The Community Pharmacist Assessment and Career Progression Institute (CPACPI) initiative has continued to attract growing global support as stakeholders rally behind its framework to transform career development in community pharmacy practice.
The momentum follows a successful stakeholders’ engagement meeting in Abuja, where leaders of the pharmacy profession, regulators, development partners, and private sector actors came together to strengthen collaboration around the initiative.
A major highlight of the meeting was the announcement that the CPACPI framework received endorsement from the International Pharmaceutical Federation (FIP) during its 83rd World Congress in Copenhagen.
The endorsement is widely seen as a major milestone for community pharmacy practice, positioning CPACPI as a global model for professional development, quality assurance and healthcare transformation.
The initiative, known as “Pharmacy Forward: Performance, Collaboration and Health Transformation,” seeks to establish a structured professional pathway that will transform community pharmacies from traditional medicine outlets into advanced clinical health hubs integrated within the primary healthcare system.
National Chairman of the Association of Community Pharmacists of Nigeria (ACPN), Ambrose Igwekamma Ezeh, in his welcome address, emphasised the importance of strengthening the capacity of community pharmacists to improve healthcare delivery.
According to him, community pharmacists remain the most accessible healthcare professionals, noting that nearly 60 per cent of patients first seek care from pharmacists before visiting hospitals.
Reflecting on the role pharmacists played during the COVID-19 Pandemic, he said: “Community pharmacies provide frontline support and ensure uninterrupted access to medicines.”
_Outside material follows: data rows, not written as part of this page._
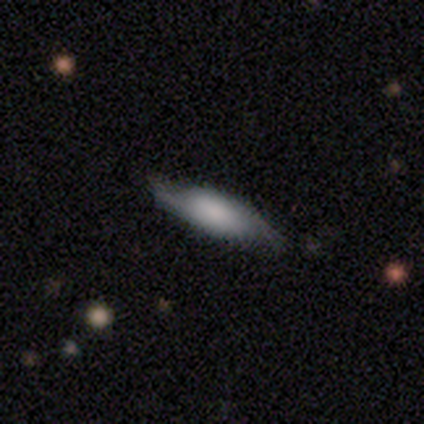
Smooth or featured? 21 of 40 (52%) said featured or disk. Edge-on disk? 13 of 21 (62%) said no. Bar? 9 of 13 (69%) said no. Spiral arms? 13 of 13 (100%) said yes. Spiral winding? 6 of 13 (46%) said loose. Spiral arm count? 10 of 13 (77%) said 2. Bulge size? 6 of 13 (46%) said moderate. Merging? 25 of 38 (66%) said none.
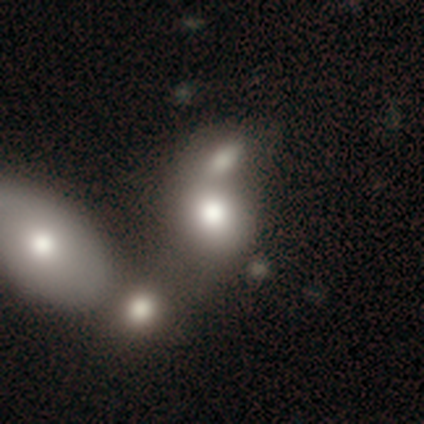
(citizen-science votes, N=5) Overall: smooth (40%, tied with star or artifact). How rounded: round (100%). Merging: none (33%, tied with minor disturbance and merger).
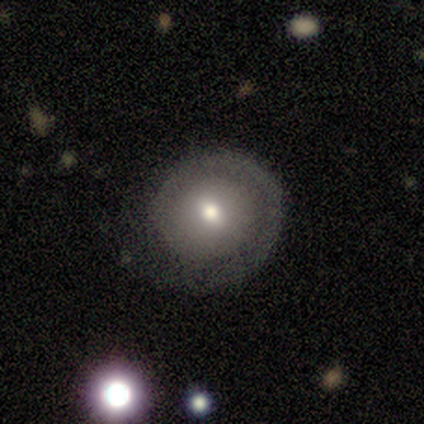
smooth_or_featured: featured or disk (p=0.56) [alt: smooth p=0.35]
disk_edge_on: no (p=1.00)
bar: no (p=0.63) [alt: weak p=0.32]
has_spiral_arms: yes (p=0.74) [alt: no p=0.26]
spiral_winding: tight (p=0.57) [alt: loose p=0.29]
spiral_arm_count: 1 (p=0.93) [alt: 2 p=0.07]
bulge_size: moderate (p=0.47) [alt: small p=0.37]
merging: none (p=0.74) [alt: minor disturbance p=0.16]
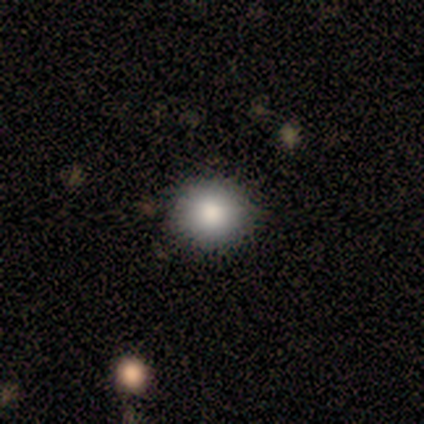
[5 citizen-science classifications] Smooth or featured? 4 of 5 (80%) said smooth. How rounded? 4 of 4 (100%) said round. Merging? 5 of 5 (100%) said none.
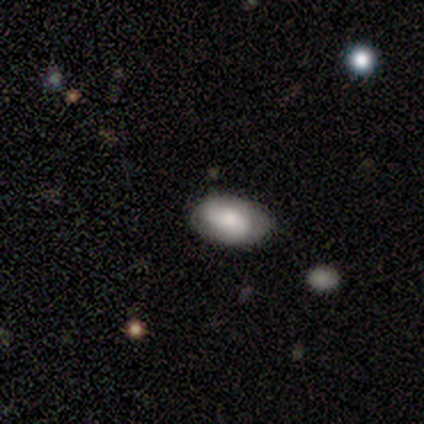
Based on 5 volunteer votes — A smooth galaxy with no disk features (60%) that is in between round and cigar-shaped (100%).

Vote fractions:
- Smooth or featured? smooth: 60% / featured or disk: 40% / star or artifact: 0%
- How rounded? in between: 100% / round: 0% / cigar-shaped: 0%
- Merging? none: 80% / minor disturbance: 20% / major disturbance: 0% / merger: 0%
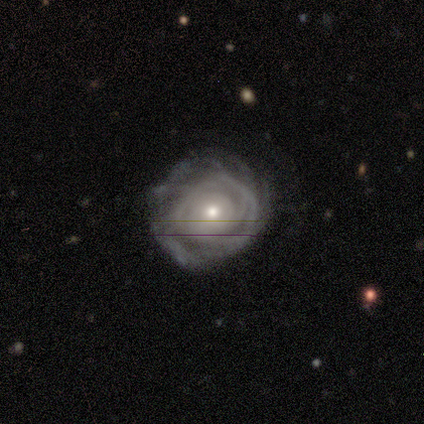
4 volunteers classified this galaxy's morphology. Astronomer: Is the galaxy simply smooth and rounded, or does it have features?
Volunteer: featured or disk — 75%.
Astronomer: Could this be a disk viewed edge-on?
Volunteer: no — 100%.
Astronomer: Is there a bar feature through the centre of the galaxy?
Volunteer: no — 67%.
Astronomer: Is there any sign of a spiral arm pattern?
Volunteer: yes — 100%.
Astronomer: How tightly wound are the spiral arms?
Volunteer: tight — 67%.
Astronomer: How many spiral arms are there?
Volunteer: can't tell — 67%.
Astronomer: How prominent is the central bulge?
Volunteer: small — 67%.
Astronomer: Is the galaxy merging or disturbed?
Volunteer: none — 100%.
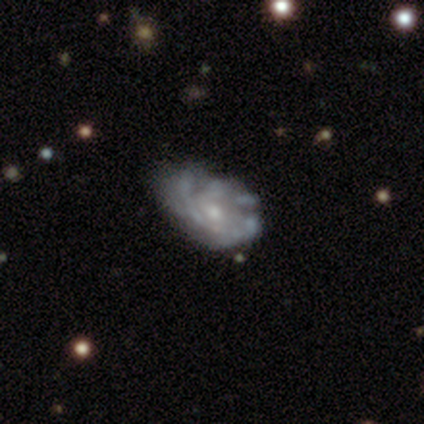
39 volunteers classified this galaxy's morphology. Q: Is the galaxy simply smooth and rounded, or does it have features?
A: featured or disk — 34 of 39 (87%).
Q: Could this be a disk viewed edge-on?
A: no — 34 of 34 (100%).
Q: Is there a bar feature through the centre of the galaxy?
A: no — 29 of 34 (85%).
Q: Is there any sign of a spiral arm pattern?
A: yes — 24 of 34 (71%).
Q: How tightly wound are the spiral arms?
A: medium — 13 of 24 (54%).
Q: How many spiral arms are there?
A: can't tell — 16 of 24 (67%).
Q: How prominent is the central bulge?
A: small — 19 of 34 (56%).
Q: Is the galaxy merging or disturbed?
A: none — 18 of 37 (49%).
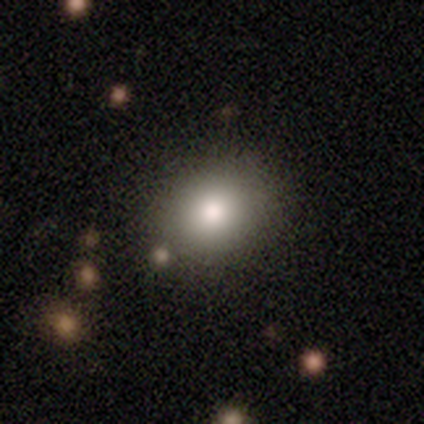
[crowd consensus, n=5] Smooth or featured: smooth — 60% (featured or disk — 40%)
How rounded: round — 67% (in between — 33%)
Merging: none — 60% (major disturbance — 20%)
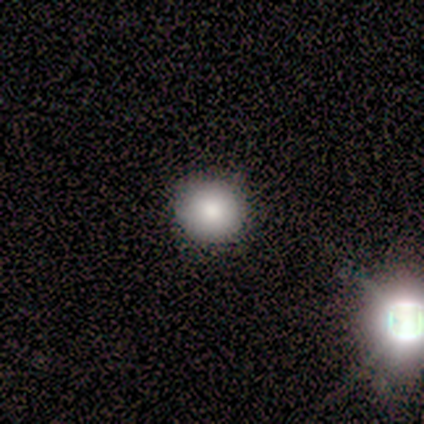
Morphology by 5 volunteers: smooth_or_featured: featured or disk (p=0.40) [tied with: star or artifact p=0.40]
disk_edge_on: no (p=1.00)
bar: no (p=1.00)
has_spiral_arms: no (p=1.00)
bulge_size: moderate (p=0.50) [tied with: small p=0.50]
merging: none (p=1.00)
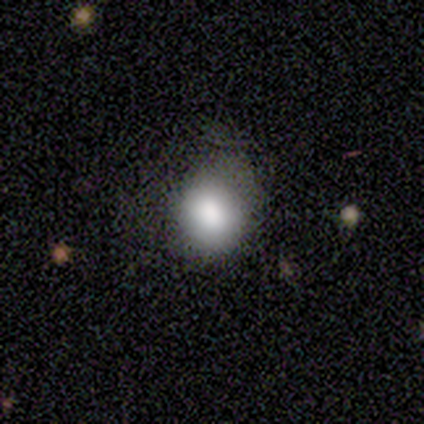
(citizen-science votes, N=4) This appears to be a smooth galaxy with no disk features (100%) that is round (75%). Merging: minor disturbance (50%).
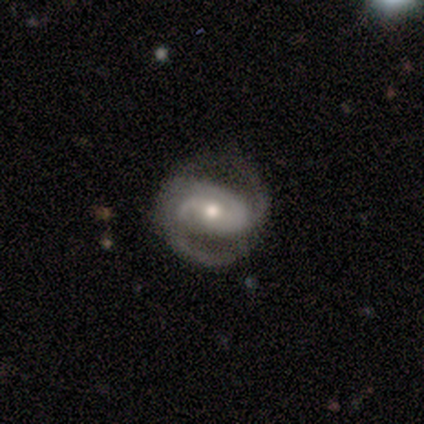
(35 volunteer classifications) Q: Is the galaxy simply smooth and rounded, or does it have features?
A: featured or disk — 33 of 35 (94%).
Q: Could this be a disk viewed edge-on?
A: no — 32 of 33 (97%).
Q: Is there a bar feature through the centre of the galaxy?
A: weak — 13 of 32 (41%, tied with no).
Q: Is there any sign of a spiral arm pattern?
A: yes — 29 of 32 (91%).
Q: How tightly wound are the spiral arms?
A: medium — 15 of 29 (52%).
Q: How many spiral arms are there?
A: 2 — 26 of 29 (90%).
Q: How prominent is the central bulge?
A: moderate — 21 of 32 (66%).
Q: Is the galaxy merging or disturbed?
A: none — 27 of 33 (82%).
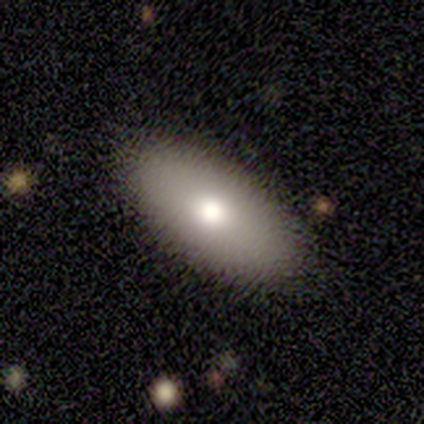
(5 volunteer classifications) Smooth or featured: smooth — 100%
How rounded: in between — 80% (cigar-shaped — 20%)
Merging: none — 80% (major disturbance — 20%)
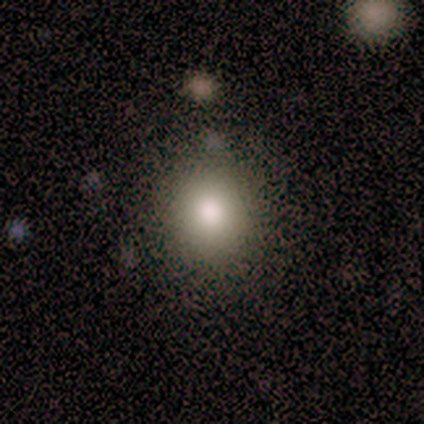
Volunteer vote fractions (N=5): Smooth or featured? 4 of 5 (80%) said smooth. How rounded? 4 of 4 (100%) said round. Merging? 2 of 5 (40%, tied with major disturbance) said none.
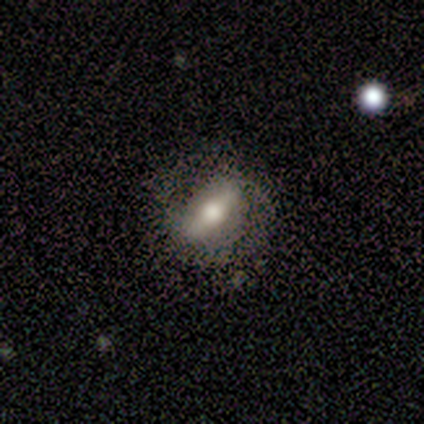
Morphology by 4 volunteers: featured or disk 75%, smooth 25%, star or artifact 0%. Down the decision tree: edge-on disk — no (67%); bar — strong (50%, tied with weak); spiral arms — yes (100%); spiral arm count — can't tell (100%); spiral winding — tight (50%, tied with medium); bulge size — moderate (50%, tied with none); merging — none (75%).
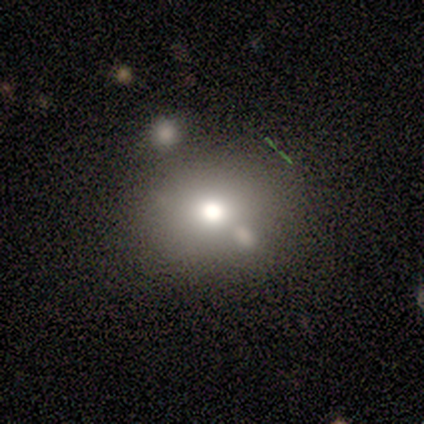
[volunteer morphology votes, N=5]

He noted that the CPACPI initiative would evaluate and elevate pharmacy practice through continuous learning, professional assessment and career advancement.
Chairman of the CPACPI Board, Iyeseun Asieba, in a presentation titled “A Competency-Driven Community Pharmacist Workforce,” highlighted the urgent need to strengthen Nigeria’s health system in the face of the growing migration of skilled professionals often referred to as the “Japa syndrome.”
She explained that the CPACPI framework introduces standardised evaluation procedures across three major pillars, capacity building, quality improvement and career band progression, aimed at transforming community pharmacies into clinical health hubs.
Further strengthening the framework, Ibironke Dada presented the Quality Assurance and Improvement component, outlining minimum practice standards designed to protect patients and promote consistent professional excellence.
Providing the academic framework for career advancement, Emeka Ubaka unveiled a structured professional progression pathway described by stakeholders as the first of its kind globally.
The roadmap introduces four professional bands for community pharmacists: Community Pharmacist, Senior Community Pharmacist, Senior Community Pharmacist Specialist and Consultant Pharmacist, with progression tied to measurable competence, structured training and professional evaluation.